Data →
begin

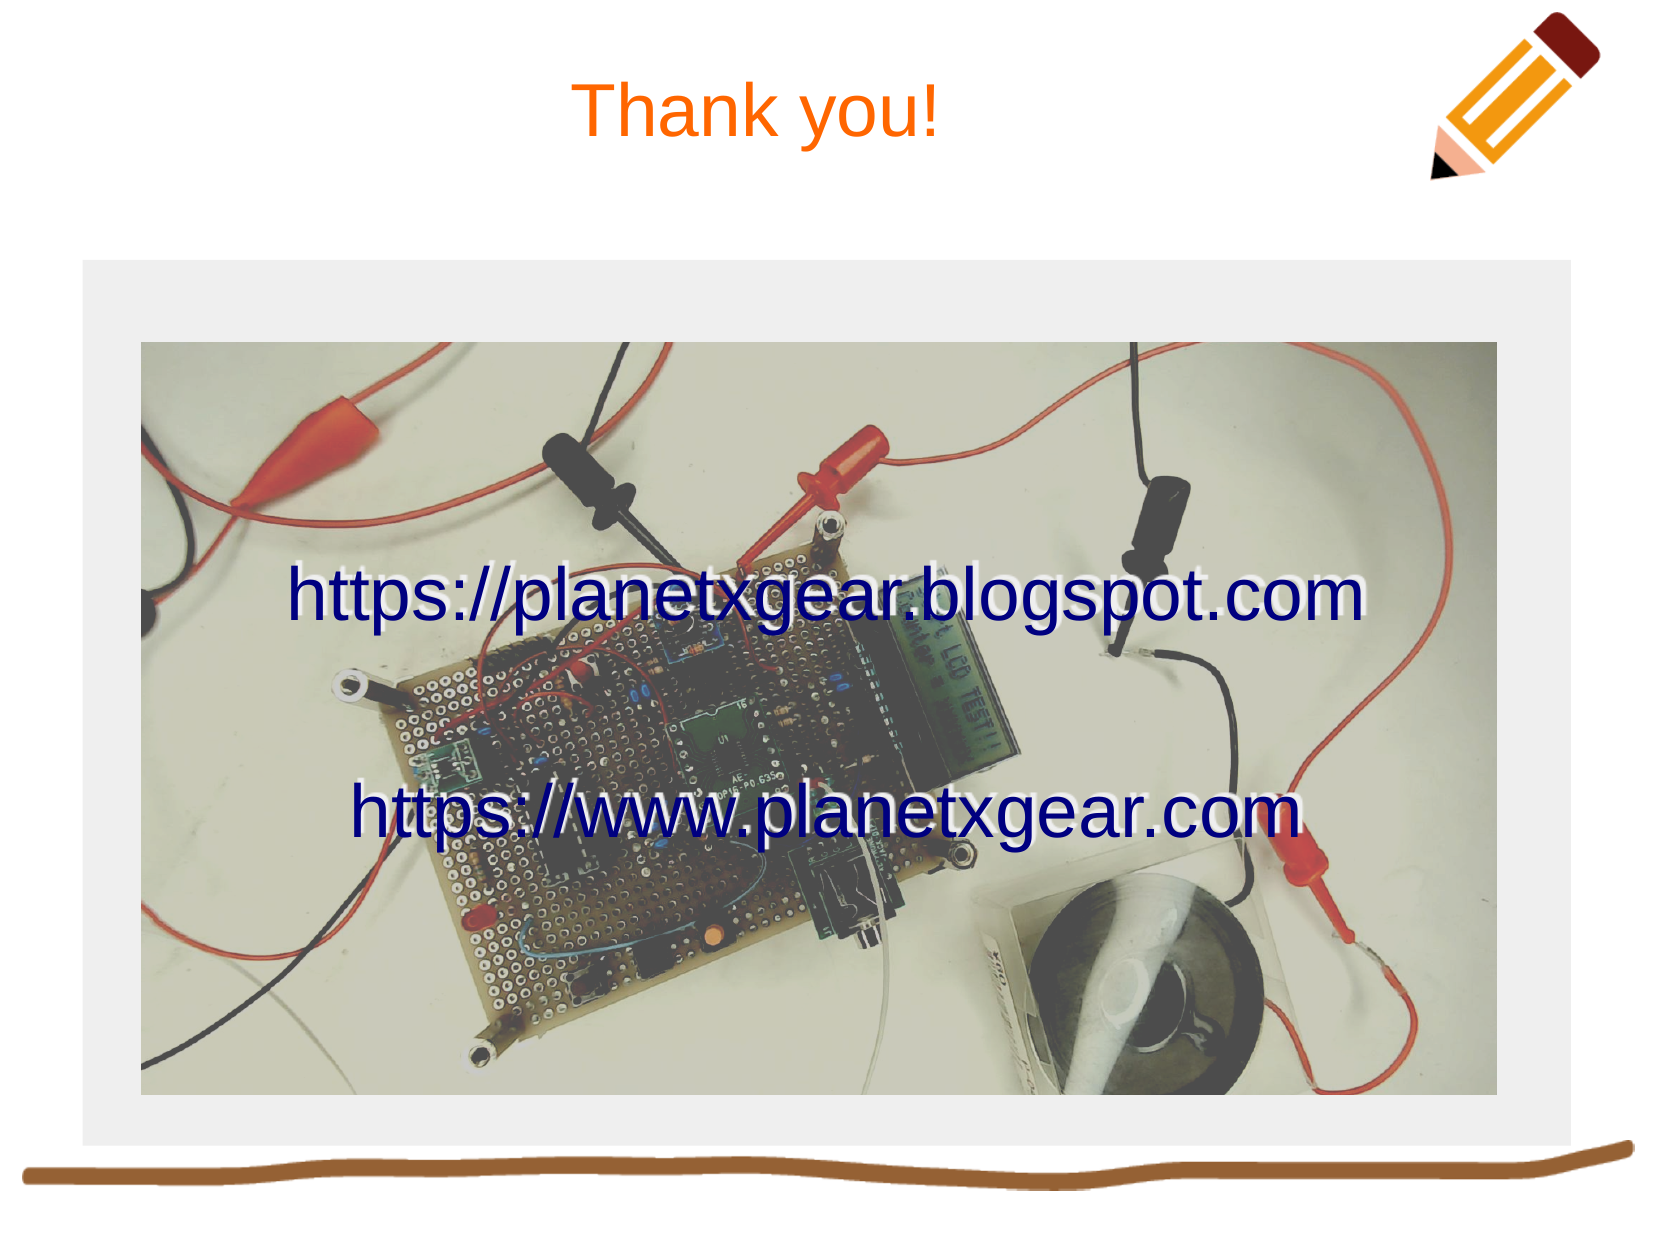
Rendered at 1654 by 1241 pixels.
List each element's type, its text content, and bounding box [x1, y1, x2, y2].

list https://planetxgear.blogspot.com https://www.planetxgear.com [82, 259, 1571, 1146]
picture [1430, 12, 1601, 181]
picture [22, 1140, 1635, 1191]
title Thank you! [82, 49, 1430, 172]
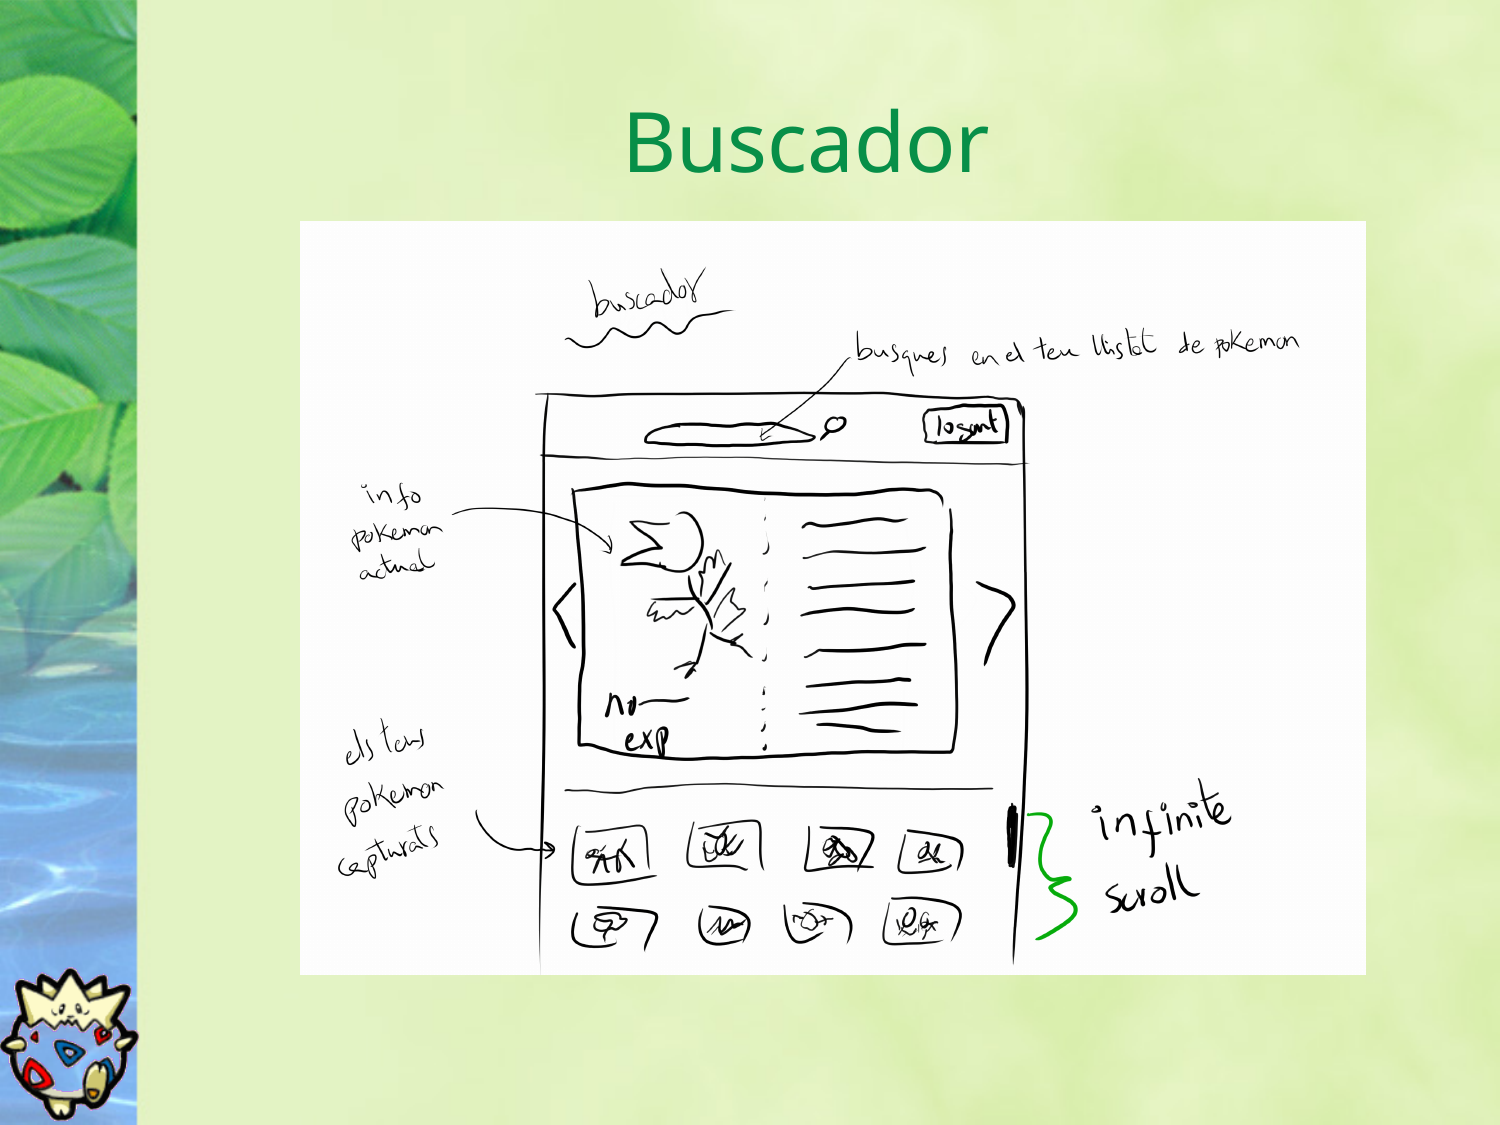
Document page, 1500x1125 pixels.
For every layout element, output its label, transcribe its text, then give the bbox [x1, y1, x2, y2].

picture [0, 0, 1500, 1125]
title Buscador [187, 45, 1425, 233]
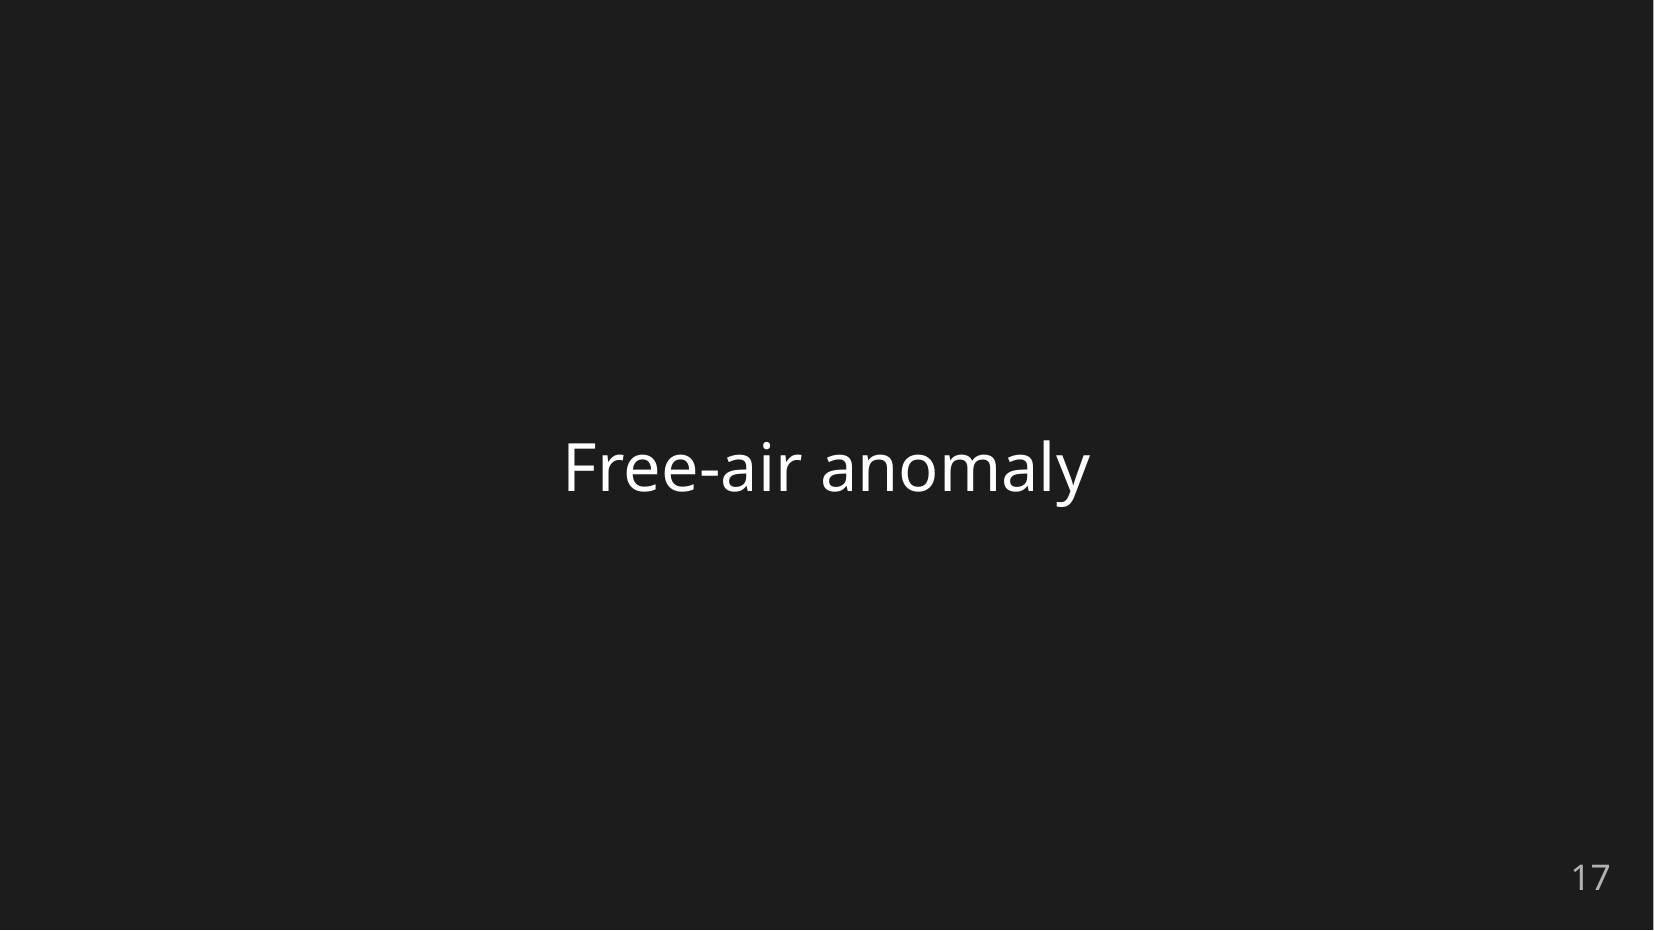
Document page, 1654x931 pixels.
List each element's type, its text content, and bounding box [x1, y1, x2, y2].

text_box <number> [1409, 845, 1626, 916]
subtitle Free-air anomaly [82, 105, 1571, 826]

end

Brief → Copy every row above word for word, leaving out the pictures.

The response →
Rendered at 1654 by 1241 pixels.
List each element's type, its text content, and bounding box [x1, y1, x2, y2].

list https://planetxgear.blogspot.com https://www.planetxgear.com [82, 259, 1571, 1146]
picture [1430, 12, 1601, 181]
picture [22, 1140, 1635, 1191]
title Thank you! [82, 49, 1430, 172]
Document page, 1500x1125 pixels.
For every layout element, output its label, transcribe its text, then give the bbox [x1, y1, x2, y2].

picture [0, 0, 1500, 1125]
title Buscador [187, 45, 1425, 233]
Document page, 1654x931 pixels.
List each element's type, its text content, and bounding box [x1, y1, x2, y2].

text_box <number> [1409, 845, 1626, 916]
subtitle Free-air anomaly [82, 105, 1571, 826]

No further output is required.